| Problem |
Scan the material for the word "Anzahl" and copy each line where it occurs.

| Input for this task |

>>>>>

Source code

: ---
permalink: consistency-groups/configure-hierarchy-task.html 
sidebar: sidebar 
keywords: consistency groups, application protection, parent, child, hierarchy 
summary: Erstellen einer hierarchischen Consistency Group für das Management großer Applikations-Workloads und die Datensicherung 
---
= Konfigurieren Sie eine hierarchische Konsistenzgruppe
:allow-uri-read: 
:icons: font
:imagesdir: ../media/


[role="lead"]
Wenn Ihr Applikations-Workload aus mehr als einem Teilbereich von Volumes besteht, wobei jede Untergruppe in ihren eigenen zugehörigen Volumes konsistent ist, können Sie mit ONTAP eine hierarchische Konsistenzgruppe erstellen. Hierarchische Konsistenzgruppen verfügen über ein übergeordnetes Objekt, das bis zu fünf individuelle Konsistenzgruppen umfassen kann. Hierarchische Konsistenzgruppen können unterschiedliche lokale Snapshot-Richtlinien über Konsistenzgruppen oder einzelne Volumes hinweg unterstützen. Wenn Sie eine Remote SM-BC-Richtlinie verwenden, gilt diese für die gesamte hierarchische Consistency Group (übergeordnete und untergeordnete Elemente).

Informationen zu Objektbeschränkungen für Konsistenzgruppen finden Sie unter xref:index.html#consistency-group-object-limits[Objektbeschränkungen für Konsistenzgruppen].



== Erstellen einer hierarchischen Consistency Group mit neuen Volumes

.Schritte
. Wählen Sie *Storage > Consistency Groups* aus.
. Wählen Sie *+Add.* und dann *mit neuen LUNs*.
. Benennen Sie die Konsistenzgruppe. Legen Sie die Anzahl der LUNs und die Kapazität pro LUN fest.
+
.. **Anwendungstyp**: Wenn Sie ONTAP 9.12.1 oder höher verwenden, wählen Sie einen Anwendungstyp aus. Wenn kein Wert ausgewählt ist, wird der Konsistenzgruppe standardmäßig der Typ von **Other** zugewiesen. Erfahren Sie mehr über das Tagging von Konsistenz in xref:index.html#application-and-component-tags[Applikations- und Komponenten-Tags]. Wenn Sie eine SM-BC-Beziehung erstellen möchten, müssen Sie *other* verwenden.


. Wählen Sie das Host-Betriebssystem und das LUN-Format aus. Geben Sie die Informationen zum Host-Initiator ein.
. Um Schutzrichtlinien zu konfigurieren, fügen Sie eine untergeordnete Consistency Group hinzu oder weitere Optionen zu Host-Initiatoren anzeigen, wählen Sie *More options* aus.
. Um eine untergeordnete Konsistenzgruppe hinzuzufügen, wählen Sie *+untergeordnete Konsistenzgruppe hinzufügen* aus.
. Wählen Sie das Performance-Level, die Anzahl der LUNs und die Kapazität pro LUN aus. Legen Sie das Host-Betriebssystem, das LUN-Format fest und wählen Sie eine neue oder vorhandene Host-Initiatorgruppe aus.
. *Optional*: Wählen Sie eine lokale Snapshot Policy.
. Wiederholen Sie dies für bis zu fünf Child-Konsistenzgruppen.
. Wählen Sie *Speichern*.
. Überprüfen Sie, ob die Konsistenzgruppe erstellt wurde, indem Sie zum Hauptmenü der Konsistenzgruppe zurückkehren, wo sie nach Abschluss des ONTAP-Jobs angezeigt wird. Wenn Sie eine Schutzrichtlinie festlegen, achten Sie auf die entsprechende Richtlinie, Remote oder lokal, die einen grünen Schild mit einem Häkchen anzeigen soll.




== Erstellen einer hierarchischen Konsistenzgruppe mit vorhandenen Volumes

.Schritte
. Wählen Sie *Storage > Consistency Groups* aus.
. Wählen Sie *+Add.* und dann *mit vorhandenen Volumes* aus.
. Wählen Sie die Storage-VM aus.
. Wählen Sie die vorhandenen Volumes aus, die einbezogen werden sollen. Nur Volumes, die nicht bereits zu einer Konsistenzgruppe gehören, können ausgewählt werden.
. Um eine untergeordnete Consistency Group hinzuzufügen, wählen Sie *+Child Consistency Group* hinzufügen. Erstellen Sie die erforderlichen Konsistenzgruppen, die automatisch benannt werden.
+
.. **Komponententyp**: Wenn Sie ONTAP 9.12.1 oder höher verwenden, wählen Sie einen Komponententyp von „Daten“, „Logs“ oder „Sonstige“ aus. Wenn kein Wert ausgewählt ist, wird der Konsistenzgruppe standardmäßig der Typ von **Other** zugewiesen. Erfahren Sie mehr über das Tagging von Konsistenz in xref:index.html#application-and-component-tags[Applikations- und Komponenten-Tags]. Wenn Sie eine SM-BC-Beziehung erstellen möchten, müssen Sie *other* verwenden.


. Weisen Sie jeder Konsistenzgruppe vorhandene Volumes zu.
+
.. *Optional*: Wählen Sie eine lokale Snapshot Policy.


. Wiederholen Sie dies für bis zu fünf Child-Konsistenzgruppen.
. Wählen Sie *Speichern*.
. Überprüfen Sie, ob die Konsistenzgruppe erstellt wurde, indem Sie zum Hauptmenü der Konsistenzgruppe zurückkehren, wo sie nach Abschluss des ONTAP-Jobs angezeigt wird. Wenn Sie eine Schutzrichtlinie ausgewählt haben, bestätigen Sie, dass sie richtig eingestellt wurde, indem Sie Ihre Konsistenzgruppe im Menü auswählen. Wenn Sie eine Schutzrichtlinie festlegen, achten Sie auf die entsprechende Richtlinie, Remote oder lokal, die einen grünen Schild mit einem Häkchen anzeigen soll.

<<<<<

| Exercise output |
. Benennen Sie die Konsistenzgruppe. Legen Sie die Anzahl der LUNs und die Kapazität pro LUN fest.
. Wählen Sie das Performance-Level, die Anzahl der LUNs und die Kapazität pro LUN aus. Legen Sie das Host-Betriebssystem, das LUN-Format fest und wählen Sie eine neue oder vorhandene Host-Initiatorgruppe aus.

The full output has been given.